No último andar de um edifício em Higienópolis, na maior cidade da América do Sul, as crianças em casa não tinham televisão porque éramos contra televisão. Não haviam ainda experimentado a primeira Coca-Cola, me lembro bem agora, porque era coisa de americano imperialista. O iogurte que tomávamos era feito em casa, sem conservantes nem colorantes. Automóvel, nem pensar! Poluía, engarrafava, brutalizava.

Era nesse clima que, lá no alto daquele apartamento da Rua Sabará, líamos para nossos filhos a revista Recreio comprada na banca do Seu Carolino que ficava na esquina de Maranhão. Era também naquele pequeno apê que escutávamos os disquinhos de uma coleção chamada Taba, histórias que contavam o segredo do Curumim, as estripulias de um macaco cismado chamado Malaquias, o mistério do Pererê na pororoca e as aventuras de Zé Prequeté.

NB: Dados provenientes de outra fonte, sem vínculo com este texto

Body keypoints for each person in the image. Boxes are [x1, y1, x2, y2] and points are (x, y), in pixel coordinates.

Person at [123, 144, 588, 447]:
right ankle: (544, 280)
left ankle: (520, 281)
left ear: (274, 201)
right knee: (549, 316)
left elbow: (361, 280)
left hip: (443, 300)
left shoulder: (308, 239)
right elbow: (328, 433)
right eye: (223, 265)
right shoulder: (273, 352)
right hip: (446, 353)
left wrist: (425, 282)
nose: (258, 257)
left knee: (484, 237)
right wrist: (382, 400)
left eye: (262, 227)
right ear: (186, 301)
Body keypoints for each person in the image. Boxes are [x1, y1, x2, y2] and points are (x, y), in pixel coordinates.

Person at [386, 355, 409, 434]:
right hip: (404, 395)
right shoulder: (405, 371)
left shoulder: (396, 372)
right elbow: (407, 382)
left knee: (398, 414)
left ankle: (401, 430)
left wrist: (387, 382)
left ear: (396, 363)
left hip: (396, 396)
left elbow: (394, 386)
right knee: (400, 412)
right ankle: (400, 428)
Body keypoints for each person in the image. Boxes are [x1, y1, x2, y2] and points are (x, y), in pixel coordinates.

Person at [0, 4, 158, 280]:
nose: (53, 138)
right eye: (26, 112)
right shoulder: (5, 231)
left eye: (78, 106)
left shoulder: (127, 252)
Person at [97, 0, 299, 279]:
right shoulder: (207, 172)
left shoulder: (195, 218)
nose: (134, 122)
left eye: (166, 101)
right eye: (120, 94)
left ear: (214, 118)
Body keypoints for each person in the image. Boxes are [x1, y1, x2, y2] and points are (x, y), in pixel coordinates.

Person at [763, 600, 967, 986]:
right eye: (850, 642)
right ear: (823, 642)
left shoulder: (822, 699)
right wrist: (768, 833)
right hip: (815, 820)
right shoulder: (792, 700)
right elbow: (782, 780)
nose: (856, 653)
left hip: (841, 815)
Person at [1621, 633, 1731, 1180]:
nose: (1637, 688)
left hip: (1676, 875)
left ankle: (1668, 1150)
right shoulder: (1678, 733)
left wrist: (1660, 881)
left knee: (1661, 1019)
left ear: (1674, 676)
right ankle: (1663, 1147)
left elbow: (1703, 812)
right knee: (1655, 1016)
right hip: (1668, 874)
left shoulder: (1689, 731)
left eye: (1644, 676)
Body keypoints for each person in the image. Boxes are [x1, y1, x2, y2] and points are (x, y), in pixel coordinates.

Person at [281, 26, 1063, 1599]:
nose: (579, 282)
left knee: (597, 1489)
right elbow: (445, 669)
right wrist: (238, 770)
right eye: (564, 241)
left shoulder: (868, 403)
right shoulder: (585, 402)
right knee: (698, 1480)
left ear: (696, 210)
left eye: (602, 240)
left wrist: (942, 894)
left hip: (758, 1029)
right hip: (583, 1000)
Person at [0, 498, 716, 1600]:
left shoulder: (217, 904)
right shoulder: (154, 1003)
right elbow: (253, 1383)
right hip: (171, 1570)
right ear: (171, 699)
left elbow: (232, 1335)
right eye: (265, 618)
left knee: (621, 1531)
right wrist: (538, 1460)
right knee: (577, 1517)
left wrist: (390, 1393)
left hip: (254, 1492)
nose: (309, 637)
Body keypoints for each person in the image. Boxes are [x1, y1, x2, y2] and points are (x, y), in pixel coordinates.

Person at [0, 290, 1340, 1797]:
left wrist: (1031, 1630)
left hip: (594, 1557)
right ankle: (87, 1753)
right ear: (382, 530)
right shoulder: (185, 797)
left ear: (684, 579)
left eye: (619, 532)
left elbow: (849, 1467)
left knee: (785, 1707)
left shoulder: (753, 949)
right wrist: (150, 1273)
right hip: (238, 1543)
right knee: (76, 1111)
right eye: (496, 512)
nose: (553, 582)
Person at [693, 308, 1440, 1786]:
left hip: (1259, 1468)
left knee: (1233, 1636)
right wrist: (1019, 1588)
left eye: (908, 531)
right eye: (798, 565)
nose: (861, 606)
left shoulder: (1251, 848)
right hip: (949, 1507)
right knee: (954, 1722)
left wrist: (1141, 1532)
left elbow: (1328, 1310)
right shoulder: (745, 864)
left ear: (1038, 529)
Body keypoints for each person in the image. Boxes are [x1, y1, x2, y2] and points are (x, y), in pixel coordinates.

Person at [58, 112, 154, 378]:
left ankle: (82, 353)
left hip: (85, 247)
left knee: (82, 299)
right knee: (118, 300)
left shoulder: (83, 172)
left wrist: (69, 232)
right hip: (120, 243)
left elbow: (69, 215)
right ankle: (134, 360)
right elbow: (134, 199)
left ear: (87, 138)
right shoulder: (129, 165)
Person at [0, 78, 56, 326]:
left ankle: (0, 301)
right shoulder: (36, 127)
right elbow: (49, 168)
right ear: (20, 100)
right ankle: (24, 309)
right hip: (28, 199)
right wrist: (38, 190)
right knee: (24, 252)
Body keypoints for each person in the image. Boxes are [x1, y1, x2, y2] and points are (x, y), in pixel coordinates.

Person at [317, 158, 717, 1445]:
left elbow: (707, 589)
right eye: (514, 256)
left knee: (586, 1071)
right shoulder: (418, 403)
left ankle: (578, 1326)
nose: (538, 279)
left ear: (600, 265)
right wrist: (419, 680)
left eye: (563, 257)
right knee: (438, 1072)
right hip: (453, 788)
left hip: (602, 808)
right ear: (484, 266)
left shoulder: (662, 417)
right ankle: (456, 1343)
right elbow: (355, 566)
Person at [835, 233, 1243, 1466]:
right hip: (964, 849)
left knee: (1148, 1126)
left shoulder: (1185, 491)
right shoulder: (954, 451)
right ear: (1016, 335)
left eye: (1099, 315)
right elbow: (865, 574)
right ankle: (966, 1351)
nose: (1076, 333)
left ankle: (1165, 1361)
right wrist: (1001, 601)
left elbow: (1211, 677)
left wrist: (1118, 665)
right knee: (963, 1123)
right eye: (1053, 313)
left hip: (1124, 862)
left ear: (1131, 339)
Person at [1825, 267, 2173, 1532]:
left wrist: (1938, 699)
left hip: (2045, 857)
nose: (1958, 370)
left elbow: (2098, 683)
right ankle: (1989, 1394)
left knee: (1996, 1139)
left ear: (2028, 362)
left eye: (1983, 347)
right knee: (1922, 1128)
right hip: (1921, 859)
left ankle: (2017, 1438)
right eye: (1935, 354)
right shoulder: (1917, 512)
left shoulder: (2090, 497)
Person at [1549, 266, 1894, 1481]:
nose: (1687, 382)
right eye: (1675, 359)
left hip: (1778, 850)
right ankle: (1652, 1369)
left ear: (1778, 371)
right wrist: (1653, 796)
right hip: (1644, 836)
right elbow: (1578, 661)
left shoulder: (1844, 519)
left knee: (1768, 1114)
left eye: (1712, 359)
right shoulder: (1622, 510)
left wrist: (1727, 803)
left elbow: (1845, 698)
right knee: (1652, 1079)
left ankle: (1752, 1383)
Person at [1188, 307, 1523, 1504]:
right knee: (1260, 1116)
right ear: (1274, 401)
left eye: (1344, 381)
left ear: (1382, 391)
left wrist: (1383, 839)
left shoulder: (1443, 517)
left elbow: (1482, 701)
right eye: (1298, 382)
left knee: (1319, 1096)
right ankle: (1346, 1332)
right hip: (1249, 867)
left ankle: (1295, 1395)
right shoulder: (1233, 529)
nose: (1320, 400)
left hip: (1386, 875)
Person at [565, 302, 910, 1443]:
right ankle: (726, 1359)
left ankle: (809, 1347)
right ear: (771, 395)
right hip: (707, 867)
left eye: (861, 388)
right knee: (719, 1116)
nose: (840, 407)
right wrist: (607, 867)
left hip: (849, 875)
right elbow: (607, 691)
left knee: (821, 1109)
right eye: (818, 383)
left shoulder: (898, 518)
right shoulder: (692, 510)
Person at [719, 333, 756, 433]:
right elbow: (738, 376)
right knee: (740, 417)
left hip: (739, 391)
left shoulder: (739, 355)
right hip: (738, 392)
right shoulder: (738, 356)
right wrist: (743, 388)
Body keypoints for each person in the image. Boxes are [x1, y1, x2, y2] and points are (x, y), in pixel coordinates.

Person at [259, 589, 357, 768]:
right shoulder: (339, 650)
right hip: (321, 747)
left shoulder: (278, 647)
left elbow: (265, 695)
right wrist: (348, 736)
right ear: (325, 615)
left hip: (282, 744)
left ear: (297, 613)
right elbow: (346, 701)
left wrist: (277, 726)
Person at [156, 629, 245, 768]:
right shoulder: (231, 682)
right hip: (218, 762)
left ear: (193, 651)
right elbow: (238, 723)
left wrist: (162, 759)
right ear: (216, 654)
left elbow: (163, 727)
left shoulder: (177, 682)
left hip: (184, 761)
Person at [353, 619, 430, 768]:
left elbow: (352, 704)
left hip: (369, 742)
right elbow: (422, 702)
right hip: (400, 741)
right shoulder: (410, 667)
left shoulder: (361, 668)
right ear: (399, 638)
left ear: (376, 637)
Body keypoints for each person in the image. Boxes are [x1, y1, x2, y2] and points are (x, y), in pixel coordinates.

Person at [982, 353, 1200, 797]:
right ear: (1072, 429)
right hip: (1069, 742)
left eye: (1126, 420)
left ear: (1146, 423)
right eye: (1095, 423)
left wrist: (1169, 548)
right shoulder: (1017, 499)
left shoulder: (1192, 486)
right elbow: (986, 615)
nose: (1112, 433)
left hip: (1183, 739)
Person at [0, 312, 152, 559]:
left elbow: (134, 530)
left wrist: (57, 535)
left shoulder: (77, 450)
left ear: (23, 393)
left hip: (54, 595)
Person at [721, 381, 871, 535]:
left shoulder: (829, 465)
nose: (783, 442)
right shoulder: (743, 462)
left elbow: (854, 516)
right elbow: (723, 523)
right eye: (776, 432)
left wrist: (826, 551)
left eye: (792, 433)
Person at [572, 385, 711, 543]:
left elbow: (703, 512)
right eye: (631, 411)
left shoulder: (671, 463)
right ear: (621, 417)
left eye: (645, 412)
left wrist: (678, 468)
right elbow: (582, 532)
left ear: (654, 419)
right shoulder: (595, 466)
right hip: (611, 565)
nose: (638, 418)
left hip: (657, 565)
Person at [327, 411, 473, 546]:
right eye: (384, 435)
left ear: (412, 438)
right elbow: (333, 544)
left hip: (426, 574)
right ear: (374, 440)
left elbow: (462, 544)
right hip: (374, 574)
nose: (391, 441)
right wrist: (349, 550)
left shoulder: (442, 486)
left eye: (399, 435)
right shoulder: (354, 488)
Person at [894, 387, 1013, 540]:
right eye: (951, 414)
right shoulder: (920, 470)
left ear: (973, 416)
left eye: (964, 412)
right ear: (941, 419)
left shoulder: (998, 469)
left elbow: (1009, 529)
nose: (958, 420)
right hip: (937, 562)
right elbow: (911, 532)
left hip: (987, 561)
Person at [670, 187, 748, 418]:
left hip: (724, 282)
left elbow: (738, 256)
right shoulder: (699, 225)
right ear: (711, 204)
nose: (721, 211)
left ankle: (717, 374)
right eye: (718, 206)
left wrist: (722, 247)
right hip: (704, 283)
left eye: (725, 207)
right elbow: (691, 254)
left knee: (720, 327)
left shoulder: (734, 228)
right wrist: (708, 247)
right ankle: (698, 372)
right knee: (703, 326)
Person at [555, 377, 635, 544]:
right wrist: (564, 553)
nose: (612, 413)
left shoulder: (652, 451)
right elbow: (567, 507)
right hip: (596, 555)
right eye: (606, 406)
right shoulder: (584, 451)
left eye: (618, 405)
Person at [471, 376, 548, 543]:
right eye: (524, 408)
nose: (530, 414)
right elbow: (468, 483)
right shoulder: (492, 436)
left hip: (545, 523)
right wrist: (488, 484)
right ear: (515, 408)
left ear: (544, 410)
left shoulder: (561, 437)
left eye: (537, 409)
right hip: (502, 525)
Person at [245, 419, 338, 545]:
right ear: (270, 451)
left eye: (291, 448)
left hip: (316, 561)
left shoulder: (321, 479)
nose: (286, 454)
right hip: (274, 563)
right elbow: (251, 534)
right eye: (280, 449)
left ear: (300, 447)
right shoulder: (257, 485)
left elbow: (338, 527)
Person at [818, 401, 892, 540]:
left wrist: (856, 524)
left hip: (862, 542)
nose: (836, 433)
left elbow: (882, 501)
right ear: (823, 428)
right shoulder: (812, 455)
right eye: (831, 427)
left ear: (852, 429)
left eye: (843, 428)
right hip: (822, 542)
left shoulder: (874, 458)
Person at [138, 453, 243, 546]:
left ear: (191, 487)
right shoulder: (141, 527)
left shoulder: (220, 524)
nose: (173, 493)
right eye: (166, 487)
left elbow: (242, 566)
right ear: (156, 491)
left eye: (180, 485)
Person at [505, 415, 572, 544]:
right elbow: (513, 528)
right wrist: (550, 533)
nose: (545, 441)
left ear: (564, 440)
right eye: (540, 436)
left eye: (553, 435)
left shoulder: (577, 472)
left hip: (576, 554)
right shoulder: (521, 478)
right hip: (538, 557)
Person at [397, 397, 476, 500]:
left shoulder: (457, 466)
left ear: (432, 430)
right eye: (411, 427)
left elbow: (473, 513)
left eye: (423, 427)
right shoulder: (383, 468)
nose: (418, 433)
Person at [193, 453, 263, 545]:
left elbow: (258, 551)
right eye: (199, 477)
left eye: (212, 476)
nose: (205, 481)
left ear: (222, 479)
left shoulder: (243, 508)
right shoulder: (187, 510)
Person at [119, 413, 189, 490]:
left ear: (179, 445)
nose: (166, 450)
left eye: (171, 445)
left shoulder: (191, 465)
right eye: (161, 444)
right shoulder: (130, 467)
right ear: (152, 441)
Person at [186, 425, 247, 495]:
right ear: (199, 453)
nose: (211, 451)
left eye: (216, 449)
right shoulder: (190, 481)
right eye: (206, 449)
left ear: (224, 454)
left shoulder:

Nas páginas da Recreio é que começa a nossa história. Era abril. O verão já tinha ficado pra trás e foi debaixo de um cobertor Parayba vermelho que comecei a ler para as crianças a aventura do dia. Era a história da Sapa Cristina. A cada parágrafo, elas iam arregalando os olhos num espanto politicamente correto de assustar. A mãe da sapa era muito rigorosa e não deixava a pobre Cristina colocar sequer as patinhas na água. Cristina estava proibida de nadar porque fazia frio, não podia brincar na lama porque sujava a casa, não podia lamber gelo porque provocava dor de garganta. E o final da história era uma sapa doente e triste porque desobedeceu a mãe.

As crianças ficaram revoltadas com aquilo, argumentando que sapa é um anfíbio que gosta e fica na água sim e não adoece por causa disso não. Indignados, sentamos os três e, armados de uma velha Remington Lettera 22, escrevemos uma carta pra Recreio. A resposta chegou em uma semana: “Recebemos sua carta de 29 de abril passado e saiba que o seu protesto está aceito. Em termos pedagógicos, reconhecemos que a história da sapa Cristina é discutível em sua proposta. Suas colocações estão corretas e continue a escrever sempre que julgar conveniente”. Era uma carta assinada por Paulette Cohen, a editora-chefe da Recreio.

Respiramos aliviados e, animados com a resposta, resolvemos escrever um outro final para a história e mandamos pra Paulette. A nossa Cristina era do balacobaco, fez a cabeça da mãe e da comunidade e viveram assim felizes para sempre. A resposta veio num bilhetinho manuscrito que guardamos até hoje: “Este é um bilhete muito afetuoso. Obrigado! A ideia me deu um imenso prazer. À turminha unida, um grande abraço da Paulette”.

Moral da história: quando a gente vê alguma coisa errada nessa vida, nem que seja uma historinha infantil, coloque a boca no trombone, proteste. Não vale a pena ficar calado engolindo sapo.